### WORK TO COMPLETE
Write out the data below again with "image" changed to "picture" and nothing else altered. Begin at the start of the data and stop after the line that has "ಹೆದರಿಸುವುದಿಲ್ಲ".

### EXERCISE MATERIAL
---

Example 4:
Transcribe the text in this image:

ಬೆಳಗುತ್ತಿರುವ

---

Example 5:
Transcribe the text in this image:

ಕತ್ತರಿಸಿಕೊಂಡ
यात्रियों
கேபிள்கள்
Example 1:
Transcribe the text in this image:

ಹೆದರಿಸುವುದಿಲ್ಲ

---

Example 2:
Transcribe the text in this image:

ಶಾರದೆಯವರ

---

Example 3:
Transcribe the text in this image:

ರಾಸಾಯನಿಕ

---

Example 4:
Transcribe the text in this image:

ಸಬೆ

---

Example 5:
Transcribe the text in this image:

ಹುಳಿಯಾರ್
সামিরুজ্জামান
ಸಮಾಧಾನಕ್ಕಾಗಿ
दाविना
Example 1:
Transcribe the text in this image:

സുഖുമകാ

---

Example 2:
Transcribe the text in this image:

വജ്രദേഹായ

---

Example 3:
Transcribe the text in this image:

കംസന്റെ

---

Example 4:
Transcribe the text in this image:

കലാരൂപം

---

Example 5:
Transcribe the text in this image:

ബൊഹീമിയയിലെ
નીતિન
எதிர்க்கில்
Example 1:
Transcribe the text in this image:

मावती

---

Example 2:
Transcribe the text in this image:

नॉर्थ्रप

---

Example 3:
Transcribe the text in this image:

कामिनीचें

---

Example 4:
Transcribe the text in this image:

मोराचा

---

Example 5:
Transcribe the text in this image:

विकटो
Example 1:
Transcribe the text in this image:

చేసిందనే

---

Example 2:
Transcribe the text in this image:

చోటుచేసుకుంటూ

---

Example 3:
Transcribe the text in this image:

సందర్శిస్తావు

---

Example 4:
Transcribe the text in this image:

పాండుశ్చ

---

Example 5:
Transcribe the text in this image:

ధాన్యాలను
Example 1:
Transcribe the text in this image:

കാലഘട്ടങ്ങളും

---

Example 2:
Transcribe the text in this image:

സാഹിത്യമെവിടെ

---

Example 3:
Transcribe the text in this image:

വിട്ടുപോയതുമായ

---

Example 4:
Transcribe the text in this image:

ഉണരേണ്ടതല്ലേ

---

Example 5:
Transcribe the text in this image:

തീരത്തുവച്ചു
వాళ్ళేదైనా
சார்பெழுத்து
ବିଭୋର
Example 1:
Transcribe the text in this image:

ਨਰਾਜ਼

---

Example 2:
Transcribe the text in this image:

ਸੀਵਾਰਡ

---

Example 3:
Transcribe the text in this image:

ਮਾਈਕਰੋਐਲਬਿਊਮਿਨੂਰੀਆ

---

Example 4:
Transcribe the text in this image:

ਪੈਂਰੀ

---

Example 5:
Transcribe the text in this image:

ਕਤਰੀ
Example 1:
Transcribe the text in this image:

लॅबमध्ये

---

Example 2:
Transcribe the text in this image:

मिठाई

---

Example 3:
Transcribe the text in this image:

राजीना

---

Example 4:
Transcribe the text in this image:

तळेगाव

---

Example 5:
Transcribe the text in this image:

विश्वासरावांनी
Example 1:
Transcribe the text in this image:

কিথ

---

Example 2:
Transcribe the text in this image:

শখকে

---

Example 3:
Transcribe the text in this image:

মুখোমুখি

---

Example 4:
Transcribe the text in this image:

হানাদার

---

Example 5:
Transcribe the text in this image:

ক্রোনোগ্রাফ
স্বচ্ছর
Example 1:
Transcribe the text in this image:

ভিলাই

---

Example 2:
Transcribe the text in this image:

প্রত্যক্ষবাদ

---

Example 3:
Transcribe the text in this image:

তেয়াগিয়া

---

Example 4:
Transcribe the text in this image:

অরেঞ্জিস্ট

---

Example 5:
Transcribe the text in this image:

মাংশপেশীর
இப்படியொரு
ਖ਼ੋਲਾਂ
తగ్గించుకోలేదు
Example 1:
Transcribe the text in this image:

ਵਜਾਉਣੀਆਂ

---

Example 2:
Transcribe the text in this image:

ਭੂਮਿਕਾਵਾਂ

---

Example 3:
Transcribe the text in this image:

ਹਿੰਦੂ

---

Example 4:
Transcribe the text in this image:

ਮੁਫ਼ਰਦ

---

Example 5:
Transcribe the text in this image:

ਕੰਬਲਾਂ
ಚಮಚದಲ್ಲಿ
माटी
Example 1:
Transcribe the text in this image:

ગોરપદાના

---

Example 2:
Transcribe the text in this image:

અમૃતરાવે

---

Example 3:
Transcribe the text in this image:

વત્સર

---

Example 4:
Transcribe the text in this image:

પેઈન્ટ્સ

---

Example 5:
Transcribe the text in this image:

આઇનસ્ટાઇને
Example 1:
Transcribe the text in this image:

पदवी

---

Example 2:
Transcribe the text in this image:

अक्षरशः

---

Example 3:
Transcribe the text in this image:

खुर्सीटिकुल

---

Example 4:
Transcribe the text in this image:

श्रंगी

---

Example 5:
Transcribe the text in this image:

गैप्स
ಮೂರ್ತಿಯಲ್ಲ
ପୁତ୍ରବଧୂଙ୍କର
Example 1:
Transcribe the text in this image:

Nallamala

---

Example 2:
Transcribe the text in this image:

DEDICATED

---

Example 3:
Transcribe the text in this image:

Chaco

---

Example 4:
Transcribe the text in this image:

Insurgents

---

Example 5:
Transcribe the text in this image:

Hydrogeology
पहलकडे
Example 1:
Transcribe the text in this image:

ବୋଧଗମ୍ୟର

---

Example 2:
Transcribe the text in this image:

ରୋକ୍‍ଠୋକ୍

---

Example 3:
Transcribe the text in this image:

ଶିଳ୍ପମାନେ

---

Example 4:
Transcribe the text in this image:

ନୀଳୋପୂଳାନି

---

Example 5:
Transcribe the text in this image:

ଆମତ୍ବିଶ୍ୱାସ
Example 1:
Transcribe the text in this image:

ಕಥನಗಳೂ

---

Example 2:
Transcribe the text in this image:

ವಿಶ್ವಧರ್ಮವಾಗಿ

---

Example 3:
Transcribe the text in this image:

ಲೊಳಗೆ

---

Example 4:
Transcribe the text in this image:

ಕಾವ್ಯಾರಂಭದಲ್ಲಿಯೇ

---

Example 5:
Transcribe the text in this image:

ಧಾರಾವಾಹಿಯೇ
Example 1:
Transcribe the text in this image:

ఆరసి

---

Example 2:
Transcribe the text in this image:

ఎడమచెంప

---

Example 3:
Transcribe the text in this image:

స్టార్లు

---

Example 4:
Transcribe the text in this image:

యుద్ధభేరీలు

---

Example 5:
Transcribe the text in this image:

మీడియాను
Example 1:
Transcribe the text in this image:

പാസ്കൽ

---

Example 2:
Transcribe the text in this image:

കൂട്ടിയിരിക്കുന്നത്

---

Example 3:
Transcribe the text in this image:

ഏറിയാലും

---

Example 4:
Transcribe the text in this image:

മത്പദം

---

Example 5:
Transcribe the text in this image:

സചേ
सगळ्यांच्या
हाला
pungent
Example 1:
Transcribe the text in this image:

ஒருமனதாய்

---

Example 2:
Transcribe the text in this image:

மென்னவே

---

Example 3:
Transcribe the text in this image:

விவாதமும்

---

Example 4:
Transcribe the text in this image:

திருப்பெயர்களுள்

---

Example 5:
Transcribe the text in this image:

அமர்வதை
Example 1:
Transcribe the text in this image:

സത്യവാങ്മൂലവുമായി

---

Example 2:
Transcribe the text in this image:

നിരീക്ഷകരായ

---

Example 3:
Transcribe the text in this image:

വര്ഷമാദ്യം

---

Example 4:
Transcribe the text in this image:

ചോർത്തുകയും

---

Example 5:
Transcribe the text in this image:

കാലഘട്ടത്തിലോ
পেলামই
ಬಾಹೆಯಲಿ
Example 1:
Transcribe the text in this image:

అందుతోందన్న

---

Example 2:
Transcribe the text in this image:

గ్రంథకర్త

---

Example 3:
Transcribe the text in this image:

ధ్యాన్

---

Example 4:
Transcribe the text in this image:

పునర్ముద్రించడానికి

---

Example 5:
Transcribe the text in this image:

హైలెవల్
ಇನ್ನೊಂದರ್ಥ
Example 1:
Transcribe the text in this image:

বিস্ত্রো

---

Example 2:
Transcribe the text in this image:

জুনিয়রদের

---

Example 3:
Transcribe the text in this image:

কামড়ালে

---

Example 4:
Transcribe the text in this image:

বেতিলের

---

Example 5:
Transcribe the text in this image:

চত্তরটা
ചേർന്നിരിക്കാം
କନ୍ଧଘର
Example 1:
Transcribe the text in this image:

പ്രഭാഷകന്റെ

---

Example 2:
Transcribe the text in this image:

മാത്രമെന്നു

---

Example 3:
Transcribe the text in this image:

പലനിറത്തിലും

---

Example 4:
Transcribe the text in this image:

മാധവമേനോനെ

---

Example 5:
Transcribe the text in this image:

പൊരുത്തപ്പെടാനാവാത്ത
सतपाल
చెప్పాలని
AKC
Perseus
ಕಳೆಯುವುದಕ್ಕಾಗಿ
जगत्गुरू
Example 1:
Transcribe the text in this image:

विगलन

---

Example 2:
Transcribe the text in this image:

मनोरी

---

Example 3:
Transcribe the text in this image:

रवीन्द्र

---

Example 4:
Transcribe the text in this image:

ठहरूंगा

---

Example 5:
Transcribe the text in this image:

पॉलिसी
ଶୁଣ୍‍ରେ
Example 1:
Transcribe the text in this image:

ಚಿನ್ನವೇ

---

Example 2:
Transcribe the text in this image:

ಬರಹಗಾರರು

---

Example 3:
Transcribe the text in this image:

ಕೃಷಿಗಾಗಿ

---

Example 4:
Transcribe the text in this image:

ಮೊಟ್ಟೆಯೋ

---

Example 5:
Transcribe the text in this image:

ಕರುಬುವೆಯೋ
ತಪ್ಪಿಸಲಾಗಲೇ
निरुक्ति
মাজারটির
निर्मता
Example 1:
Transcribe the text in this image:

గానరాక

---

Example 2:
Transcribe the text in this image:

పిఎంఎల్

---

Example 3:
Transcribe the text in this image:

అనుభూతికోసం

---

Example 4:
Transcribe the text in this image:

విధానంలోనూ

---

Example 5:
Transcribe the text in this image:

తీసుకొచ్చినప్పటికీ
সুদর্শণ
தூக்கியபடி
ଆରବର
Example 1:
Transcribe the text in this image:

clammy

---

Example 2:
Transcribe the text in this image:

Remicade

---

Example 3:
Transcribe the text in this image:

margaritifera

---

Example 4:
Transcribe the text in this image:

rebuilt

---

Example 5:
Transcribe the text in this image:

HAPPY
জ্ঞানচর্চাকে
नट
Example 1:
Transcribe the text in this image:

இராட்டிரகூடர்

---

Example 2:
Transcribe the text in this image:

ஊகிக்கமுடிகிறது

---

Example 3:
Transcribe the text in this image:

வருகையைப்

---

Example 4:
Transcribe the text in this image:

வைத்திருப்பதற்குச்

### REPLY
---

Example 4:
Transcribe the text in this picture:

ಬೆಳಗುತ್ತಿರುವ

---

Example 5:
Transcribe the text in this picture:

ಕತ್ತರಿಸಿಕೊಂಡ
यात्रियों
கேபிள்கள்
Example 1:
Transcribe the text in this picture:

ಹೆದರಿಸುವುದಿಲ್ಲ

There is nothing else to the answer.